Dünya Sağlık Örgütü’nün kuduz riski açısından Türkiye'yi ‘yüksek risk’ kategorisinde tanımlamasının sebebinin ‘kuduz vakalarındaki’ artış değil, ‘kuduz riskli temas bildirimlerindeki’ artış olduğuna dikkat çeken Yalçın, “Kuduz hastalığının önlenmesi toplumu korkutarak değil bilinçlendirerek sağlanabilir.” dedi.
RİSKLİ TEMAS NASIL ARTTI?
Ülkemizde kuduz vakaları düşerken ‘riskli temas’ nasıl artıyor? Prof. Dr. Yalçın, kuduz şüpheli vakaların çoğunun aslında gerçekte kuduz riski içermediğine dikkat çekti ve şöyle sürdürdü: “İnsanları yapılan haberlerle o kadar çok korkuttular ki… Her vakaya kuduz aşısı yapıldı.
“Eğer bir insan ısırılır ya da tırmalanırsa her ihtimale karşı kuduz aşısı yapılır. Köpeğin sahipli ya da sahipsiz olması fark etmez. Sadece köpek değil kedi, yarasa, eşek, at, fare ısırmalarında da kuduz aşısı yapılır. “Diyelim ki sahipli bir köpek tarafından ısırıldınız ancak kuduz aşısının zamanı geçmiş ya da köpek sahibi kuduz aşısını karnesinde ibraz edemedi. Bu durumda bu köpek kuduz riskli sayılır.”

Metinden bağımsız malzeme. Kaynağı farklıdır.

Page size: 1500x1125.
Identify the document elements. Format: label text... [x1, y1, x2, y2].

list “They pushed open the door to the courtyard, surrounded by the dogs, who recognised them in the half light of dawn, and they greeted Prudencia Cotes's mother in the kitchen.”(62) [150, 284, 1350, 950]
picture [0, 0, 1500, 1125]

YABANİ HAYVANLARI UZAK TUTUYORLAR
Türkiye Veteriner Hekimler Birliği (TVHB) Merkez Konseyi Başkanı Prof. Dr. Murat Arslan, geçen hafta Meclis Komisyonu’nda yaptığı konuşmada dikkat çekici bir uyarıda bulundu. Kırsal bölgeler başta olmak üzere yaban hayvanlarının yerleşim bölgelerine sokmayan köpeklerin fiziksel olarak bariyer görevi yaptıklarını dile getiren Arslan şöyle sürdürdü:
“İtlafla kırsal alanlarda köpeklerin toplatılarak, oluşturdukları bariyerin ortadan kaldırılması ile bu kanun taslağına gerekçe yapılan kuduz hastalığının tilki, çakal veya diğer yabani hayvanlarla evcil hayvanlara ve insanlara bulaşması sonucunu getireceği unutulmamalıdır. Sokaklarda bizlerle birlikte yaşayan kedi ve köpekler, ayrıca kemirgenler ve yılan gibi hayvanları insanların yaşam alanlarından uzak tutmaktadır.”
WOAH: KUDUZLA MÜCADELEYE ZARAR VERİR
“Dünya Hayvan Sağlığı Örgütü (WOAH) ve Dünya Sağlık Örgütü (WHO)’nün, bilinenin aksine, kuduz kontrolü açısından sahipsiz köpeklerin itlaf edilmelerine geniş ölçüde karşı çıktığını anlatan Arslan, WOAH raporundan şu paragrafı aktardı:
“Köpek kaynaklı kuduzu kontrol altına almakta kitlesel olarak yapılan aşılamaların etkili olduğu defalarca gösterilirken, köpeklerin yok edilmesinin ise uzun vadede köpek yoğunluğunu azaltmadığı veya kuduzu kontrol altına almada başarılı olmadığı açıkça belirtilmiştir. Bu nedenle toplu köpek itlafları kuduz kontrol stratejisinin bir parçası olmamalıdır. Bu strateji etkili olmadığı gibi sahipsiz köpekler hedef alındığında aşılama programlarına zarar verebilmektedir.”
‘HALK SAĞLIĞI VE GÜVENLİĞİ’
Bu tarz itlaflarda en çok kısırlaştırılmış, aşılanmış ve insanlarla beraber yaşamaya alışmış hayvanların yok edildiğini anımsatan Arslan, şöyle konuştu:
“Bu itlaf, sürü bağışıklığını doğrudan azaltmakta ve yerel popülasyonu kuduz bulaşma riski açısından daha büyük tehlikeye sokmaktadır. Halk sağlığı ve güvenliği için atılacak bu türden yanlış adımlar daha büyük tehlikelere yol açabilecek, insanlar ile yakın teması olmayan saldırgan sahipsiz hayvanları, insanlar ile karşı karşıya bırakacaktır.”